June hogs go off the board one week from today
By Dennis Smith
Tuesday June 7, 2022
Corn traded lower all night in reaction to the good crop rating as released yesterday afternoon. The crop is caught up. However, at least 1 million acres will be lost and likely 2 or more million. Emergence is behind the 5-year average. It will all boil down to the weather as is the case every summer. However, it also appears that a good crop this year will not change the tight ending stock situation. I contend that prices need to remain elevated to discourage usage to prevent an extremely tight situation from possibly developing. Talk of a grain corridor will hit a peak with meetings scheduled for tomorrow. The UN is pushing the idea, but my sources indicate it’s very unlikely to happen. Russia appears to be trying to shift the blame away from themselves. Cash palm oil prices were higher overnight as well as palm oil futures. IMO, the overnight lows, 8058, will represent strong support for the July bean oil. The fund roll starts today. The weather forecast is starting to show a ridging pattern consistent with La Nina. A weather threat, should one develop, would send corn prices into all-time high territory.

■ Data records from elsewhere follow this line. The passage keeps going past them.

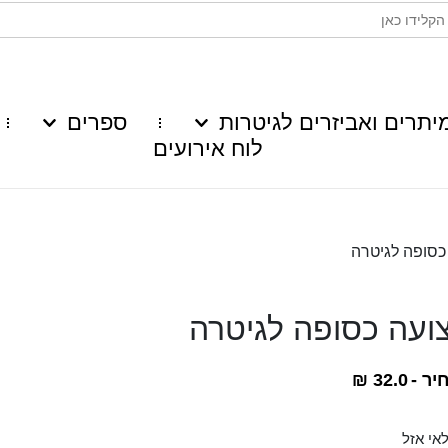
יתרים ואביזרים לגיטרות
ספרים
לוח אירועים
כסופה לגיטרה
ועה כסופה לגיטרה
יר -
32.0
₪
אי אזל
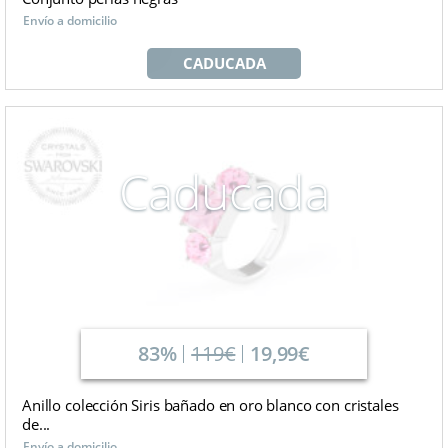
Envío a domicilio
CADUCADA
Caducada
83%
119€
19,99€
Anillo colección Siris bañado en oro blanco con cristales
de...
Envío a domicilio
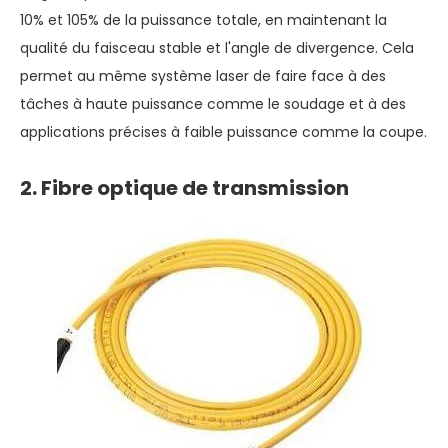
10% et 105% de la puissance totale, en maintenant la
qualité du faisceau stable et l'angle de divergence. Cela
permet au même système laser de faire face à des
tâches à haute puissance comme le soudage et à des
applications précises à faible puissance comme la coupe.
2. Fibre optique de transmission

Open interest edged higher by 882 cars on yesterday’s lower open and lower close in lean hog futures. Cash was mostly higher yesterday with the bottom end of the cash range up $6.00 and the top end of the range up $1.00. Prices out west (average) were quoted up $1.50-$2.00 with the national market unchanged. June hogs go off the board one week from today. For reference, the latest CME lean hog index stands at 10734 with Jun paper about 200 over. I don’t have a strong opinion on where Jun will go off. Chinese pig prices continued to creep upward, and piglet prices are up 43% over the last 30 days. This could be a leading indicator suggesting that production is starting to drop off. I’m looking for a seasonal high toward the end of this week. Odds favor some strength into this time frame. For now, no new rec.
Open interest in LC futures was down 657 cars on the pullback in prices yesterday. Feeder open interest dropped by 365. Look for strong support on further weakness in feeders. My support is on either side of 17500 basis the Oct. The show list is smaller this week. Packers are gearing up for a huge kill and last week’s kill was the largest Memorial Day weekly kill going back to 2011. Weights are dropping and the industry is moving toward a current marketing status. This summer represents a major transition from oversupply to undersupply. How quickly the industry is transformed is the great unknown. Futures markets tend to figure this stuff out quickly, way before the fact. Which is why we started buying Apr futures late last week. I’m also bullish feeders.